Кажется, это и была моя подпись. Обычно ее ставят в конце, но я еще немного продолжу.

Я не видел Одри Тоту голой. Вы можете решить, что я только напрасно потерял 10 ночей. Можно сказать, выкинул их на помойку своей жизни. Вы можете удивиться, ведь я же сам сказал, что однажды видел, как она снимает платье. Как только она пришла после просмотра польского фильма "Тело". Это так. Но под ее синим платьем оказалось еще одно. Наверное, этого не стоило раскрывать. Но поверьте, нет ничего постыдного в том, чтобы носить два платья друг поверх друга.  Представьте, что у вас гардероб из 600 платьев. И чтобы надеть каждое платье хотя бы раз в год, вам просто приходиться надевать сразу два платья. Это вынужденная необходимость. Это уважительное отношение к своим платьям. 

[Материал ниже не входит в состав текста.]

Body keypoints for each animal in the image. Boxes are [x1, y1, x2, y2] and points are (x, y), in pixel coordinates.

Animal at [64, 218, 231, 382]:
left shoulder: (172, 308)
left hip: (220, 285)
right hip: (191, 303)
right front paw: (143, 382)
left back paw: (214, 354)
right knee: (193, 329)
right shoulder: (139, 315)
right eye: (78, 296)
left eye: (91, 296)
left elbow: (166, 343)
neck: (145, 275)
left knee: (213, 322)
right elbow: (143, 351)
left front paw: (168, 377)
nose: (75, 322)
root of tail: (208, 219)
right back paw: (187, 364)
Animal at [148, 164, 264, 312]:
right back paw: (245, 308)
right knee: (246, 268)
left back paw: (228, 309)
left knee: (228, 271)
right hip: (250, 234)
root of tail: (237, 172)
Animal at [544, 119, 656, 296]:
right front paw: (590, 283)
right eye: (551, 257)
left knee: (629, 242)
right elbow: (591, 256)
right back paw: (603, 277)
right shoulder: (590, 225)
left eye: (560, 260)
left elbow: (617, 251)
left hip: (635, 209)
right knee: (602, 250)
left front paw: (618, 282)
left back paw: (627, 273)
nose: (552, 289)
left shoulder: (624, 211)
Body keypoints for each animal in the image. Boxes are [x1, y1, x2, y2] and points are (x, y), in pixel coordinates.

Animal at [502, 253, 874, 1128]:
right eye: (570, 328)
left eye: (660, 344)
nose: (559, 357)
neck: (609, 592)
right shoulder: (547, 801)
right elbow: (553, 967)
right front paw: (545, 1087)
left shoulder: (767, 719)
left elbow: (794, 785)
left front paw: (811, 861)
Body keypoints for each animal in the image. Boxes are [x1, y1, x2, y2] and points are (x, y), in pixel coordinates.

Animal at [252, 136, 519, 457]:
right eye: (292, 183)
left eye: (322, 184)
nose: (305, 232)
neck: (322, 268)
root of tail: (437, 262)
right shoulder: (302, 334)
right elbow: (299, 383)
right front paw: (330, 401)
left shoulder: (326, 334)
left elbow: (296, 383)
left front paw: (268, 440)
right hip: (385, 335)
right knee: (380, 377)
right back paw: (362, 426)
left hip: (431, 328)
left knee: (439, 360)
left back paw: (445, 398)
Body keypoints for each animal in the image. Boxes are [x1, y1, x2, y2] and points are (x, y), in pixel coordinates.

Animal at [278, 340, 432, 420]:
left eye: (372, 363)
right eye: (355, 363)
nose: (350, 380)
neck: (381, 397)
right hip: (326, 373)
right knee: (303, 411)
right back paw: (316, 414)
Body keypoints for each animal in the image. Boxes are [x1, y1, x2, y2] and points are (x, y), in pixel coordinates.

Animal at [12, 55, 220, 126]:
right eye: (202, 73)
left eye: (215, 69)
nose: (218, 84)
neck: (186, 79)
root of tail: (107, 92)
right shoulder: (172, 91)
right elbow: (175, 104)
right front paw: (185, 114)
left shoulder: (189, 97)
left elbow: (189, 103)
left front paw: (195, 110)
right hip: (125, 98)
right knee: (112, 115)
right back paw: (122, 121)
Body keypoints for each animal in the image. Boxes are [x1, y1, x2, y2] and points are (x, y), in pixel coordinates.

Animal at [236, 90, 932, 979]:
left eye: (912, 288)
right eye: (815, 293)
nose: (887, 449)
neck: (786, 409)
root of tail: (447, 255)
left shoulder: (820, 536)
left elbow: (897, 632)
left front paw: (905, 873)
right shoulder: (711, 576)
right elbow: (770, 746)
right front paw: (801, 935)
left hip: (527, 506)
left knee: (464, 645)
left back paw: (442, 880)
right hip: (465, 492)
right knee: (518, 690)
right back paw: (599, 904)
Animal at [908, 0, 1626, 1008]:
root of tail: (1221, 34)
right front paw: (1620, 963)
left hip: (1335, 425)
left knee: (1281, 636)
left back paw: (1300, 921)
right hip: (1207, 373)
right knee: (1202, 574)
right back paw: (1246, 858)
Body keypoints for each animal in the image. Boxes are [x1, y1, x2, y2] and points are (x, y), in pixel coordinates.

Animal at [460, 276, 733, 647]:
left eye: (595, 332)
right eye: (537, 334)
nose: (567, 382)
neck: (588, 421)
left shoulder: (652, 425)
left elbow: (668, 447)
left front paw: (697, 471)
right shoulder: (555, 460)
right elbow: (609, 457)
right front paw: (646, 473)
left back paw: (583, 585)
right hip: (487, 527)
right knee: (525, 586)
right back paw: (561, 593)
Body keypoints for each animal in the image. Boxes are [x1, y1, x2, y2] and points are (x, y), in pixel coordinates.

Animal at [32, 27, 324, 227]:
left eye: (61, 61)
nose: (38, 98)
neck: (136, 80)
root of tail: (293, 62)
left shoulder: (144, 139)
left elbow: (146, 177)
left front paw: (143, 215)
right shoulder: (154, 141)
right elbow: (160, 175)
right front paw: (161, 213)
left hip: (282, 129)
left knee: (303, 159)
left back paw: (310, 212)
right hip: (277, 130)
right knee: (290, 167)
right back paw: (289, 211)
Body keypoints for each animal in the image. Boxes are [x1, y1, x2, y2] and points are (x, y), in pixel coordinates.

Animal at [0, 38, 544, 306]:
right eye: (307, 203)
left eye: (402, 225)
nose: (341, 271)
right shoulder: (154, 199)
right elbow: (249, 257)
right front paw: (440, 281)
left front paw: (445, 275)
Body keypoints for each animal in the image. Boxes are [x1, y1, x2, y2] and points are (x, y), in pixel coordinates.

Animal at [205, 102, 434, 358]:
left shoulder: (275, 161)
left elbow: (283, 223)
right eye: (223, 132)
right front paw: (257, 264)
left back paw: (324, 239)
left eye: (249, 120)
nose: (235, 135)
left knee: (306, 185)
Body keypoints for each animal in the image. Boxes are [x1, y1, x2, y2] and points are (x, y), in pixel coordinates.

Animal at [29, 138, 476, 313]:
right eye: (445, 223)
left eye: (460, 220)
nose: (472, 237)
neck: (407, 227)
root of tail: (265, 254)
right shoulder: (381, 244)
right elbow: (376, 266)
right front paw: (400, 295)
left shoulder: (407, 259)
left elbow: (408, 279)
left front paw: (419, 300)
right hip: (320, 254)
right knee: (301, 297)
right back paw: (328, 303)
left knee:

Стыдно ли мне, что я за ней подглядывал? Нет, мне не стыдно. Кино - это вообще про подглядывание через замочную скважину, скважину размером с кинообъектив. Более того, мы нужны друг другу. Может быть, я вуайерист. Но она актриса, а значит эксгибиционистка. Можно, конечно, сказать, что я подглядывал за ней без разрешения. Но это тоже не так. Я уверен, что она знала. Я могу что-то чувствовать всеми порами, а актеры всегда знают, когда на них направлена пара глаз. Они считывают эту информацию из воздуха. Я думаю, она специально позвонила кому-то после "Такси", она хотела, чтобы я узнал. Она хотела, чтобы весь мир узнал раньше.

Нет, у меня нет автографа Одри Тоту, но у меня есть мой.